::: Material for this task
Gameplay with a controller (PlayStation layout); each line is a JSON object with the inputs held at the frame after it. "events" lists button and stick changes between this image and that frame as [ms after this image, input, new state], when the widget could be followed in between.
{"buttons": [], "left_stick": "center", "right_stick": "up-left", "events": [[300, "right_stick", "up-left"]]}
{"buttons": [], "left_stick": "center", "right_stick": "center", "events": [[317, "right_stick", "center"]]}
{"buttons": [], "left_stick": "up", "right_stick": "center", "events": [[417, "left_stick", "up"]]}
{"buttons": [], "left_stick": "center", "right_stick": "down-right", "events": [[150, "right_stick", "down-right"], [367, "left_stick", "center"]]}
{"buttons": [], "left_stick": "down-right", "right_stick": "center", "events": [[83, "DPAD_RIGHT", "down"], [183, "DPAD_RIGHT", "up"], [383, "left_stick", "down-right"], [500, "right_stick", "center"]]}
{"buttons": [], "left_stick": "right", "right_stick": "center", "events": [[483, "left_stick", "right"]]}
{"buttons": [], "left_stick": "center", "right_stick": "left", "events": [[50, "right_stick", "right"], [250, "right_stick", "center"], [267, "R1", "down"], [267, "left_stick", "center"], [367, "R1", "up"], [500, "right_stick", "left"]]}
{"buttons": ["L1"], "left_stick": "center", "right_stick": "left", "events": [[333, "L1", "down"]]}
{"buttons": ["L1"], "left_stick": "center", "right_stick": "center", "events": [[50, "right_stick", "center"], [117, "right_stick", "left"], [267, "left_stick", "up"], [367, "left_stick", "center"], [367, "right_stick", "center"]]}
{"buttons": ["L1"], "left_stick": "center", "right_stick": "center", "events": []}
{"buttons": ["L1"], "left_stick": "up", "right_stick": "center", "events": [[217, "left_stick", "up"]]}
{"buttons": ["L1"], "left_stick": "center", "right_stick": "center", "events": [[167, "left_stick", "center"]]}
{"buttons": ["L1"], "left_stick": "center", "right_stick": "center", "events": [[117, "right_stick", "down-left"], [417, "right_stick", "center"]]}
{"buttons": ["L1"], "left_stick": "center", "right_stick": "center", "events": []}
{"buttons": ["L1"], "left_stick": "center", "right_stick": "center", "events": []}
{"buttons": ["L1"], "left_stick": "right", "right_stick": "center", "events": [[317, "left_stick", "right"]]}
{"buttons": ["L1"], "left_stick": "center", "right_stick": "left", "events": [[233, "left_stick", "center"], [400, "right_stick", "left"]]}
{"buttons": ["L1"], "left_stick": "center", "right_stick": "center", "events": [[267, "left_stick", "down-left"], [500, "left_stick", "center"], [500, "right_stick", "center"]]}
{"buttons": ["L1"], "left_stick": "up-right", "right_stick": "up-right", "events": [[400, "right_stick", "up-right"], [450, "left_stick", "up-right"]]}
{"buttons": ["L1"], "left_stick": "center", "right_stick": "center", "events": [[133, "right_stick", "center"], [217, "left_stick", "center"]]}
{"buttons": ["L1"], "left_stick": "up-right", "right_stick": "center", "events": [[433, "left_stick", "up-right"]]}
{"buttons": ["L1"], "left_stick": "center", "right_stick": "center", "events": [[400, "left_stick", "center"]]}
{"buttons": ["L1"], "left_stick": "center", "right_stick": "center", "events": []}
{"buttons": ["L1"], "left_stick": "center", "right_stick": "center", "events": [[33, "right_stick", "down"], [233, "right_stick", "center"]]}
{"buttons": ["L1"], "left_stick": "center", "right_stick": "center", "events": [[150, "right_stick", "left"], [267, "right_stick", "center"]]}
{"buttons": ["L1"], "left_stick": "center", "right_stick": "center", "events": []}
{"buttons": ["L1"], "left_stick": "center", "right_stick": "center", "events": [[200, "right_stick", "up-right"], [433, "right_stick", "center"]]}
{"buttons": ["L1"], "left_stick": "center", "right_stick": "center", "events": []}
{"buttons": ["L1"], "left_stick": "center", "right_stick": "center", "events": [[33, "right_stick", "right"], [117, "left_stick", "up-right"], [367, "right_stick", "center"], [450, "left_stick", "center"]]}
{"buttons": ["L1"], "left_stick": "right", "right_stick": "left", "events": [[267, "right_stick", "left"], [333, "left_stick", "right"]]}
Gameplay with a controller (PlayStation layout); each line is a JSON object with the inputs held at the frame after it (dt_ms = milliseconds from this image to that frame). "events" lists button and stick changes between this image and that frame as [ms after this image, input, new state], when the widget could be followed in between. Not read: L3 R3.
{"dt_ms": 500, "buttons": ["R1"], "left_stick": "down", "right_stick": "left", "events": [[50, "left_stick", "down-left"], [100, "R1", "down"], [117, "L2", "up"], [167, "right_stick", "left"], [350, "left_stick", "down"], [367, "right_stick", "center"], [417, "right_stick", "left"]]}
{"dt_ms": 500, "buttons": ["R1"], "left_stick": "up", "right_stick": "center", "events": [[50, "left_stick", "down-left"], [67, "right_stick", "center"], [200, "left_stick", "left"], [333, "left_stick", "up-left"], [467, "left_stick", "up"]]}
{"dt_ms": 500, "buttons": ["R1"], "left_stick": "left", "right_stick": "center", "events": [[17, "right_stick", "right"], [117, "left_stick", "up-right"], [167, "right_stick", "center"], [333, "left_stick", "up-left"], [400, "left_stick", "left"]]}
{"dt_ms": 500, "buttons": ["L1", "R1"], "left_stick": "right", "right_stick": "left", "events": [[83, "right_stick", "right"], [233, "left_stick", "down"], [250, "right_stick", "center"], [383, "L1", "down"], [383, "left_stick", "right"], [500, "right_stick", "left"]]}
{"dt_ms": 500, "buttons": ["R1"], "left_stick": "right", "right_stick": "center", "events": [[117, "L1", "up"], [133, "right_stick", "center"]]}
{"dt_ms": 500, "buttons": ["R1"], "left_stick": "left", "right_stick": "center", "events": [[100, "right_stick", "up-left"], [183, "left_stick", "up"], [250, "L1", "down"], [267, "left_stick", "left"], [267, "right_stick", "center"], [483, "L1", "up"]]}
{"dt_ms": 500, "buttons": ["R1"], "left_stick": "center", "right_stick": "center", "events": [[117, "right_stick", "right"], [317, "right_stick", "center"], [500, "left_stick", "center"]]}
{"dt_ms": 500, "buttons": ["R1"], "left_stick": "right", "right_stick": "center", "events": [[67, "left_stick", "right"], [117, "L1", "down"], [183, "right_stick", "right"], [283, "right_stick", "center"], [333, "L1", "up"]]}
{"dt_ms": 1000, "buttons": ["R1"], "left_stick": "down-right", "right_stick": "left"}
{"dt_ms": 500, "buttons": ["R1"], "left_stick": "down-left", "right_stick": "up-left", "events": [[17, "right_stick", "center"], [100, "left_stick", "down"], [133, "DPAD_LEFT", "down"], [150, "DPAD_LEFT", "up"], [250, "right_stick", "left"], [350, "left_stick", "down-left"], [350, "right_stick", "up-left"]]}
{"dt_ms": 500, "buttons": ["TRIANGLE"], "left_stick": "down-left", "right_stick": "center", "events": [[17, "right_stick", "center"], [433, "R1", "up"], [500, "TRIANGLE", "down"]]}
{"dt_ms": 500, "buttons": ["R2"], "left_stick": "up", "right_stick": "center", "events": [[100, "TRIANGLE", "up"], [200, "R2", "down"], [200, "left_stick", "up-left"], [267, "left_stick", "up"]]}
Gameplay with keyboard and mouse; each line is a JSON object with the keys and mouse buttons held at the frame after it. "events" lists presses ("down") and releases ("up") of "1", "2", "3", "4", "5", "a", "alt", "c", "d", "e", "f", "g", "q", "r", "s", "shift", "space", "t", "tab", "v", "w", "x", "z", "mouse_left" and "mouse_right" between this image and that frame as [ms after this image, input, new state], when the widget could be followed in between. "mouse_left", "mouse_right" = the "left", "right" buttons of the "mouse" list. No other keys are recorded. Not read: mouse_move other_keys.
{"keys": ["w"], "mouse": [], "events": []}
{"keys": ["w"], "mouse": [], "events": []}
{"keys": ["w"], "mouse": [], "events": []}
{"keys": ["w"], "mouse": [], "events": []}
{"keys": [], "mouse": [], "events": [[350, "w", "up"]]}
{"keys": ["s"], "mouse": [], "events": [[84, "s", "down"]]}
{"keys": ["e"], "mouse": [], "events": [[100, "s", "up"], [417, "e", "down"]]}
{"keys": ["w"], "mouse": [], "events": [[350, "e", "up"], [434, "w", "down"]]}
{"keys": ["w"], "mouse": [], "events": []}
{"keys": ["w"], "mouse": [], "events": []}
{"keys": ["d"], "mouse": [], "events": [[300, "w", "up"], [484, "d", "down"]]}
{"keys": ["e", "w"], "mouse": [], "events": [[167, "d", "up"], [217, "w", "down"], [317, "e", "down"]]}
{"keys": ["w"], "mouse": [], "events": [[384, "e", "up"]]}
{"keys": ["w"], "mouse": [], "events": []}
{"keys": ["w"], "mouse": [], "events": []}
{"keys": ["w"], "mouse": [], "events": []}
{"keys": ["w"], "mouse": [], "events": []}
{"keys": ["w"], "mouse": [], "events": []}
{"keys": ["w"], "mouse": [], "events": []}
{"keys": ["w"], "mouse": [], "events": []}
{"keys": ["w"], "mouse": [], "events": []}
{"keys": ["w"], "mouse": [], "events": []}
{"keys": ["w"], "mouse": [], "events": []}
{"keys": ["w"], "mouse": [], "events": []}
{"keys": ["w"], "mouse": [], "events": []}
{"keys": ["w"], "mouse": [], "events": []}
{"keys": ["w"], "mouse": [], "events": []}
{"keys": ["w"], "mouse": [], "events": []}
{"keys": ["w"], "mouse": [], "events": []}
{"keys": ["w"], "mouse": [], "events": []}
::::::
Look through the entries above; find each line with the word "TRIANGLE" and copy it.

{"dt_ms": 500, "buttons": ["TRIANGLE"], "left_stick": "down-left", "right_stick": "center", "events": [[17, "right_stick", "center"], [433, "R1", "up"], [500, "TRIANGLE", "down"]]}
{"dt_ms": 500, "buttons": ["R2"], "left_stick": "up", "right_stick": "center", "events": [[100, "TRIANGLE", "up"], [200, "R2", "down"], [200, "left_stick", "up-left"], [267, "left_stick", "up"]]}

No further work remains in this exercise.